**Input for this task:**
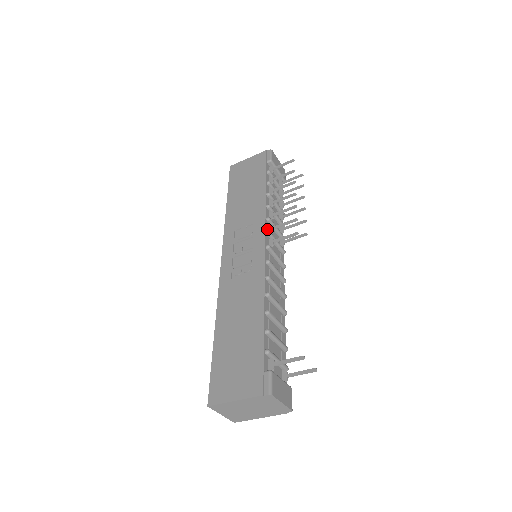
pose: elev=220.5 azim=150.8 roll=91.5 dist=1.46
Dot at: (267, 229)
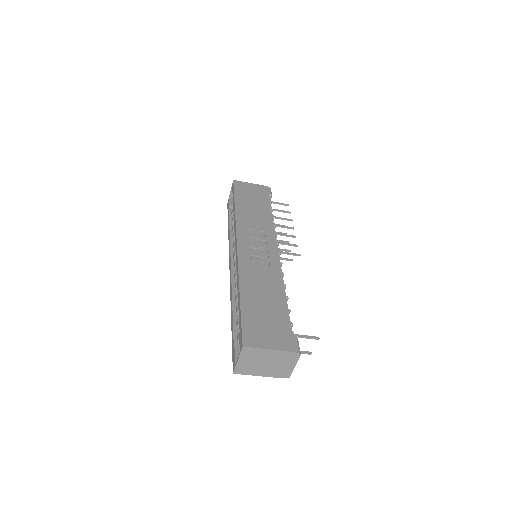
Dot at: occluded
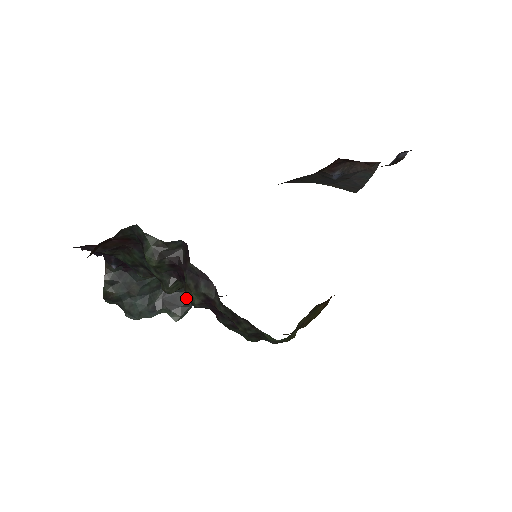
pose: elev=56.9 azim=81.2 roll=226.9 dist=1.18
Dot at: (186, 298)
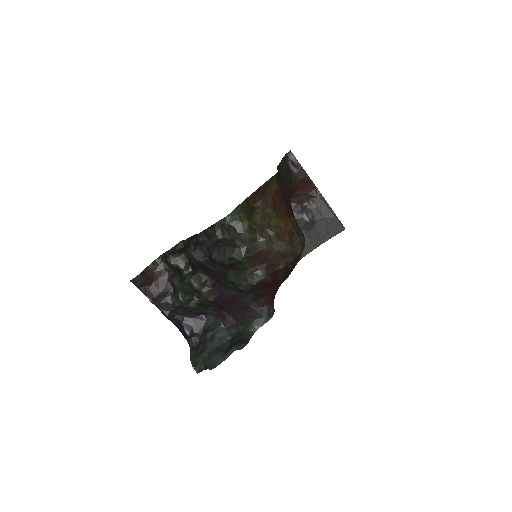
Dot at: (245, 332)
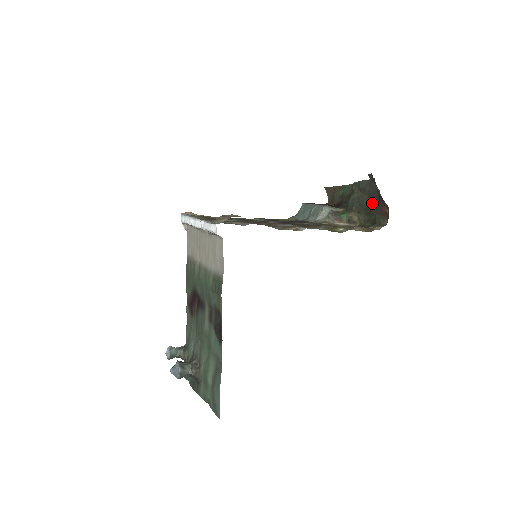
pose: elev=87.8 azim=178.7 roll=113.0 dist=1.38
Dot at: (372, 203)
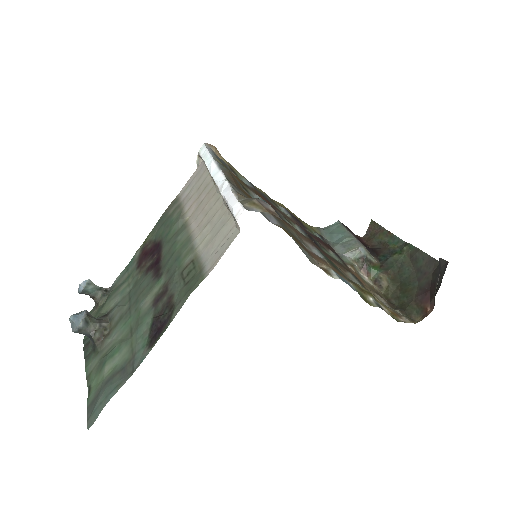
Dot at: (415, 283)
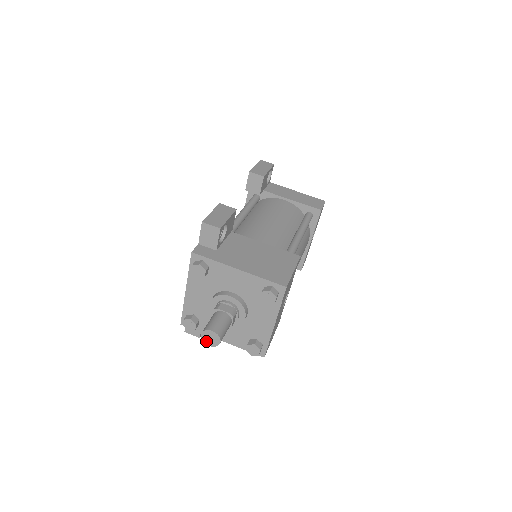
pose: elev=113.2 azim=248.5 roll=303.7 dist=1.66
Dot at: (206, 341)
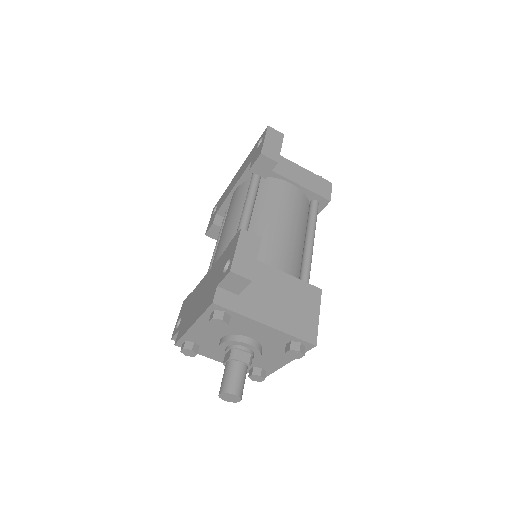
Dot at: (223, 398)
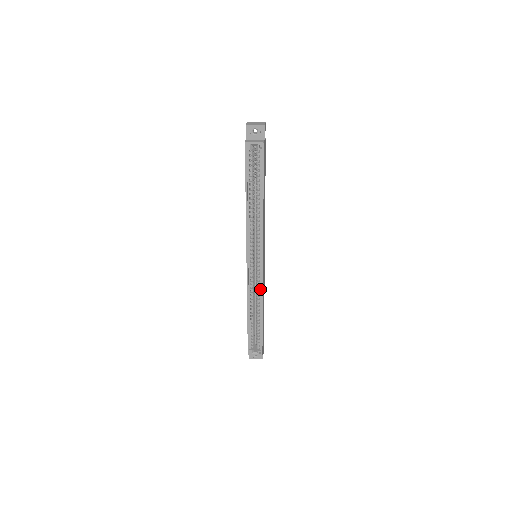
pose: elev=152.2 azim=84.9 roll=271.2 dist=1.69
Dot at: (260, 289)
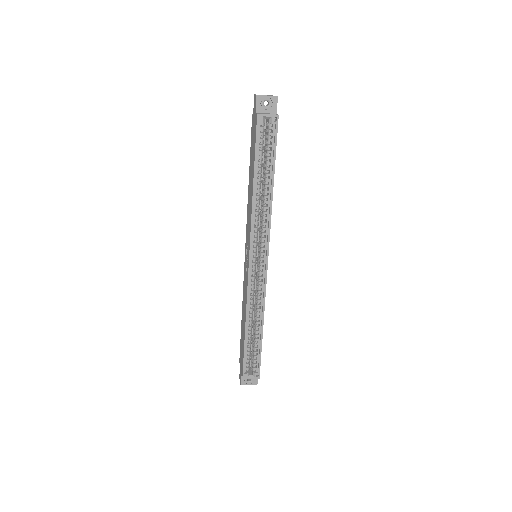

**Work to complete:** Copy every text line from the records above word for word, leaving out the pictures.

**Response to the task:**
pose: elev=220.5 azim=150.8 roll=91.5 dist=1.46
Dot at: (267, 229)
Dot at: occluded
pose: elev=56.9 azim=81.2 roll=226.9 dist=1.18
Dot at: (186, 298)
Dot at: (245, 332)
pose: elev=87.8 azim=178.7 roll=113.0 dist=1.38
Dot at: (372, 203)
Dot at: (415, 283)
pose: elev=113.2 azim=248.5 roll=303.7 dist=1.66
Dot at: (206, 341)
Dot at: (223, 398)
pose: elev=152.2 azim=84.9 roll=271.2 dist=1.69
Dot at: (260, 289)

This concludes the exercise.